Mr. Speaker, I rise in support of the bill before us today, S. 1687, the Small Business Cyber Training Act of 2022.

The House passed its companion bill, H.R. 4515, the Small Business Development Center Cyber Training Act on November 2, 2021.

S. 1687, would establish a cyber counseling certification program for lead SBDC staff to provide specific, free-of-charge cyber training for small businesses.

As more businesses utilize the internet for social media advertising, payment systems, and global markets, more of them become vulnerable to cyberattacks. The cyber disruptions can destroy IT systems and derail operations, sometimes forcing the business to shut down.

Cyberattack damage is not just limited to the IT systems; it can also erode customers' trust and tarnish a business' reputation.

With that said, a recent SBA survey found that 88 percent of small business owners felt their business was vulnerable to a cyberattack, but reported that they couldn't afford professional IT solutions, have limited time to devote to cybersecurity, or just do not know where to begin.

Given the greater risk cyberattacks pose to small businesses and their limited capacity to protect against them, we must find ways to help entrepreneurs strengthen their cybersecurity posture. The SBA and SBDCs are ready, willing, and able to fill these gaps.

Under this legislation, lead SBDCs would be required to provide cyber training and resources and facilitate cybersecurity investments that are typically too expensive for small businesses.

S. 1687 makes minor technical changes to the House passed bill and were agreed upon by all stakeholders. I thank our House leaders, Mr. Garbarino, Mr. Evans, Ms. Houlahan, and Mr. Chabot, who have been true advocates on this issue. I applaud their commitment to helping small business owners protect their livelihood from destructive cyberattacks.

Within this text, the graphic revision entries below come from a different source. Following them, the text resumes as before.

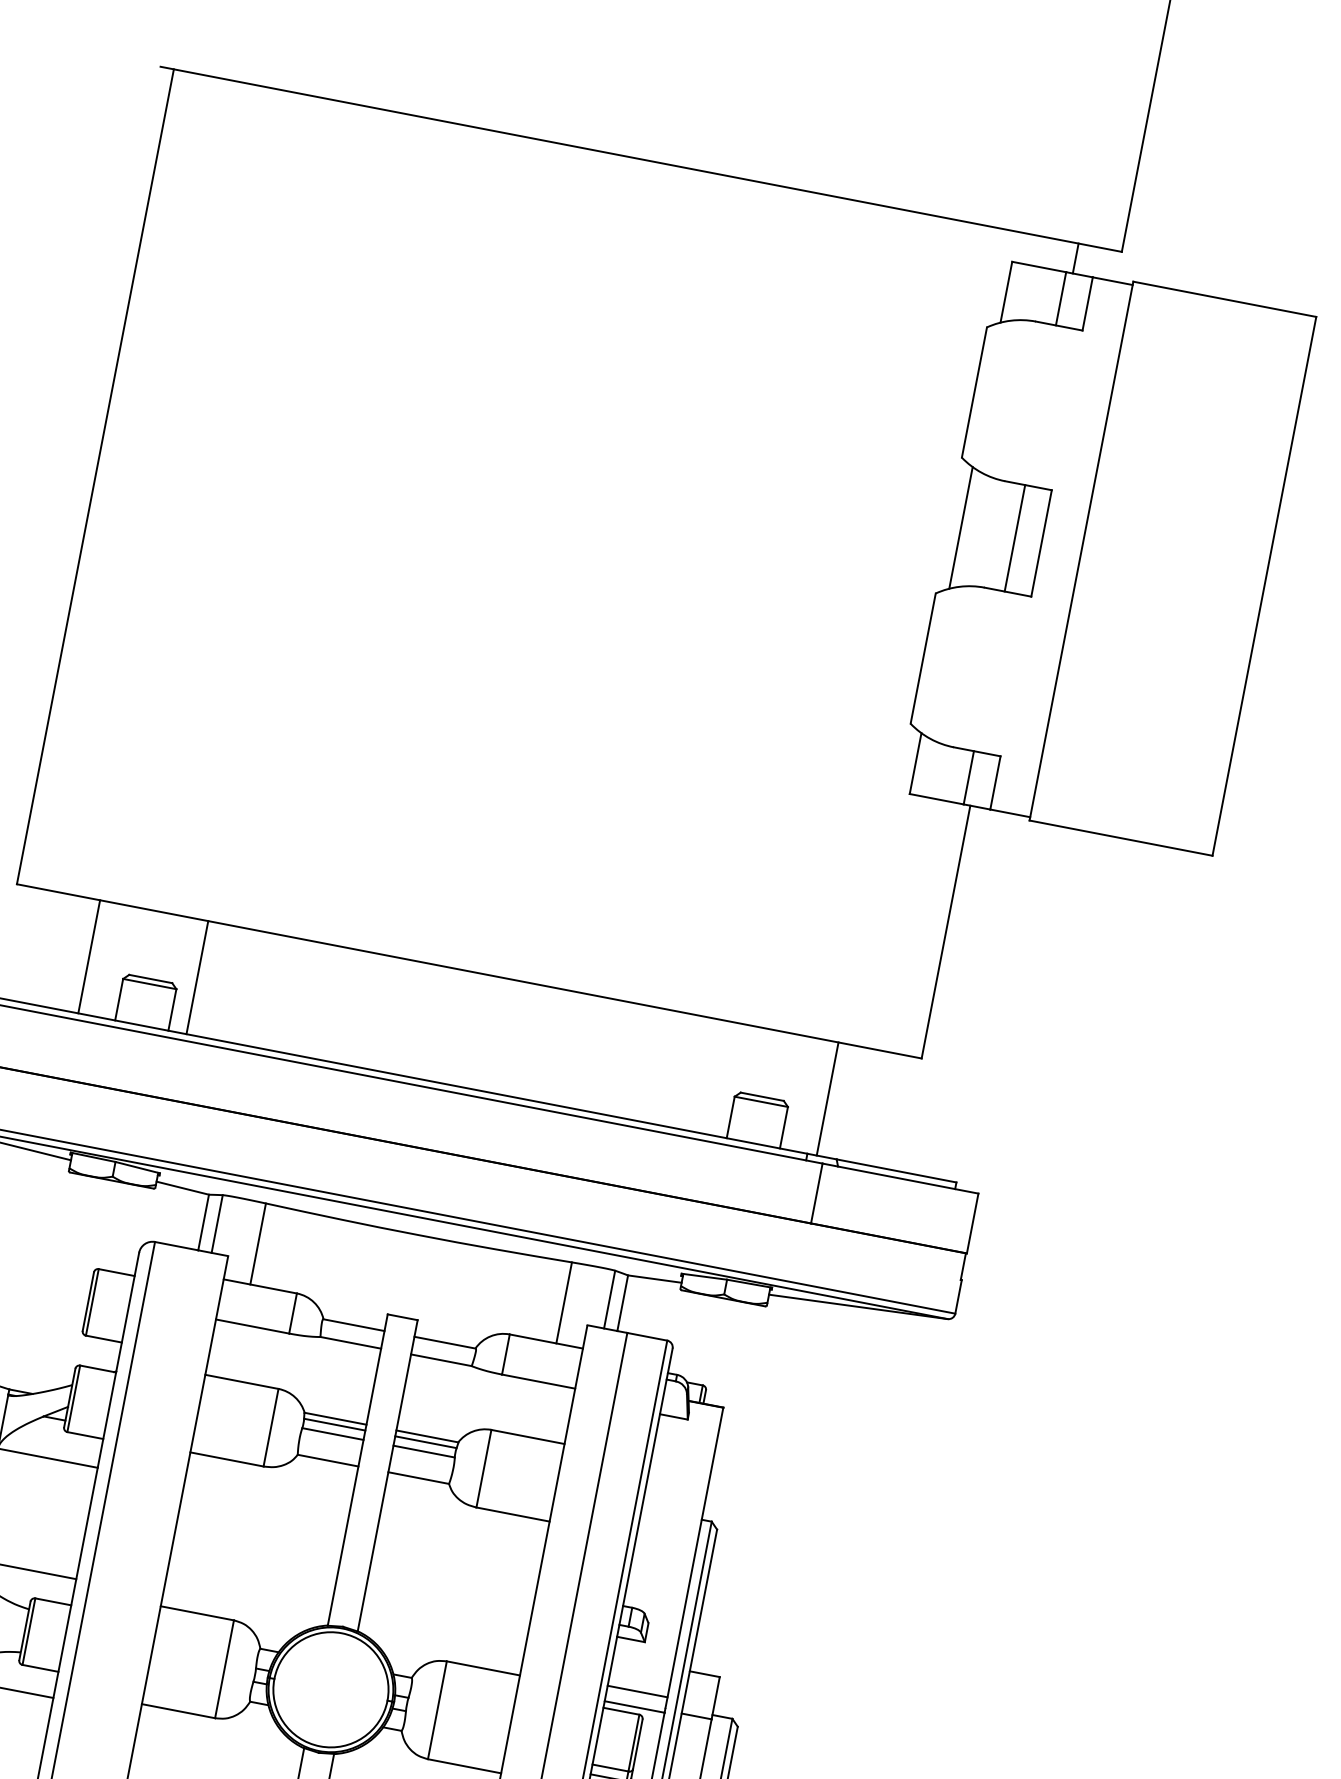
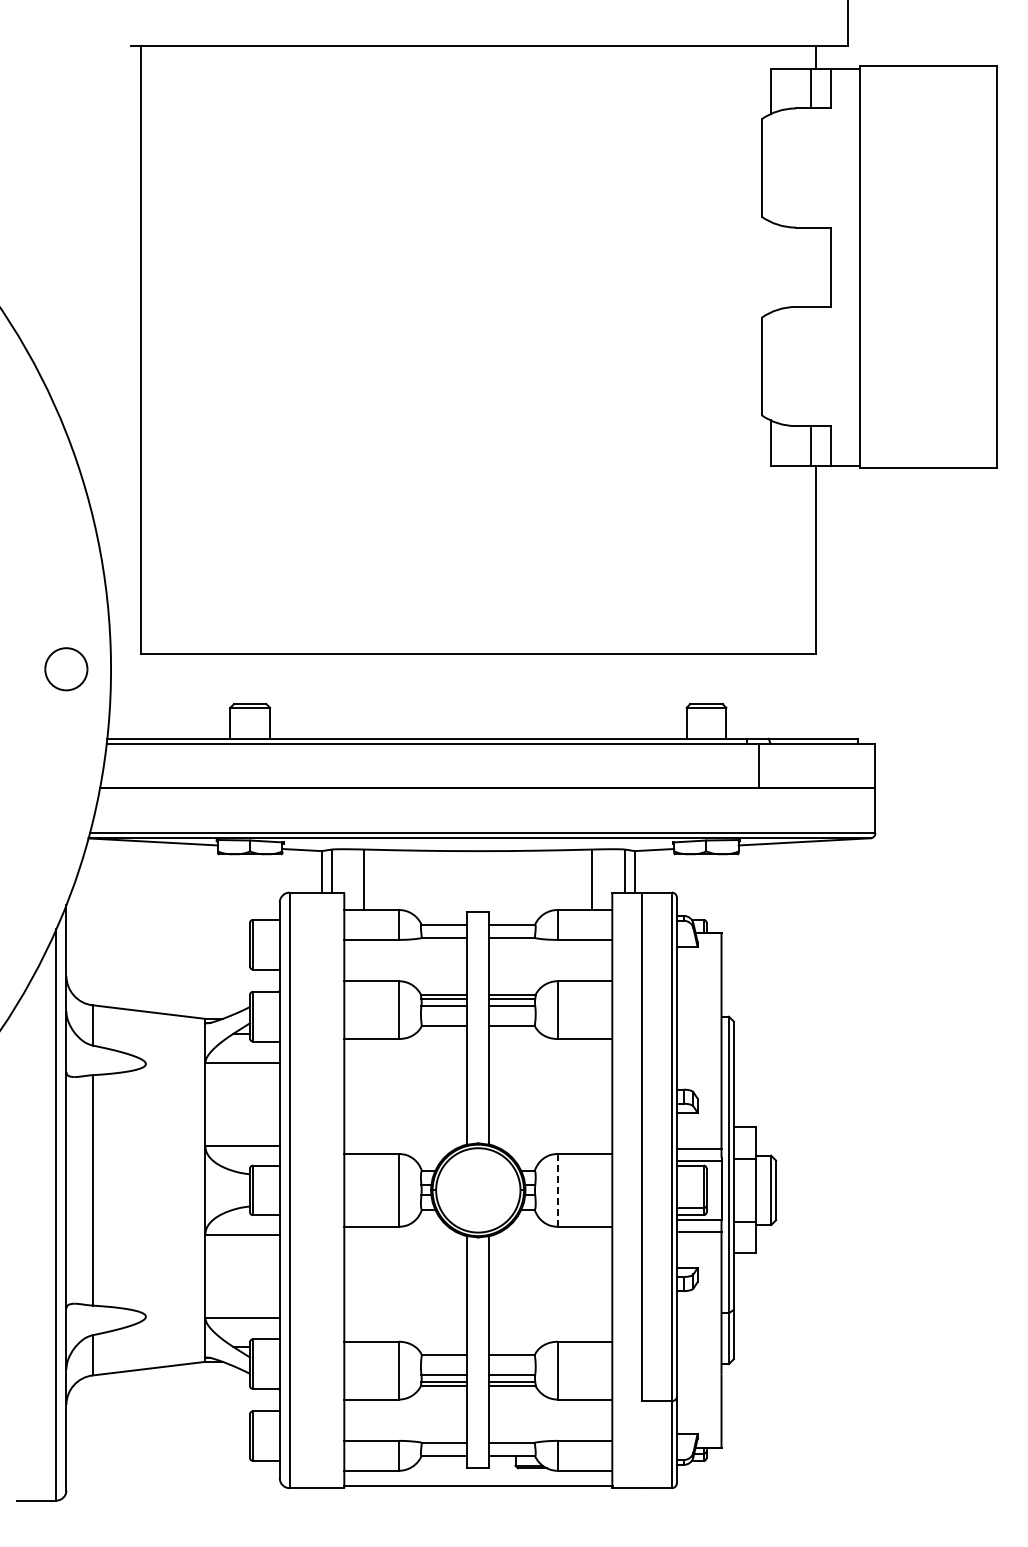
line: (961, 526) -> (770, 266), removed
line: (1014, 537) -> (810, 266), removed
line: (88, 956) -> (202, 696), removed
line: (197, 977) -> (283, 696), removed
line: (827, 1098) -> (753, 696), removed
line: (437, 1710) -> (557, 1190), solid -> dashed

The use of digital tools dramatically increased during the pandemic, even here in Congress; and the massive shift to remote work has resulted in a significant rise in cybersecurity threats and attacks.

Guarding against cyberattacks often comes with significant costs and a substantial investment of time and resources. Unfortunately, small businesses operating on thin margins have fewer resources to dedicate to cybersecurity.

S. 1687 ensures that the Nation's 62 lead SBDCs are fully equipped to assist small businesses with their cybersecurity needs at no cost. The bill would eliminate the primary obstacle of investment costs and make cybersecurity mitigation easier to adopt.

This bill is a commonsense solution to complex problems. I urge my colleagues to support S. 1687, the Small Business Cyber Training Act of 2022, as amended.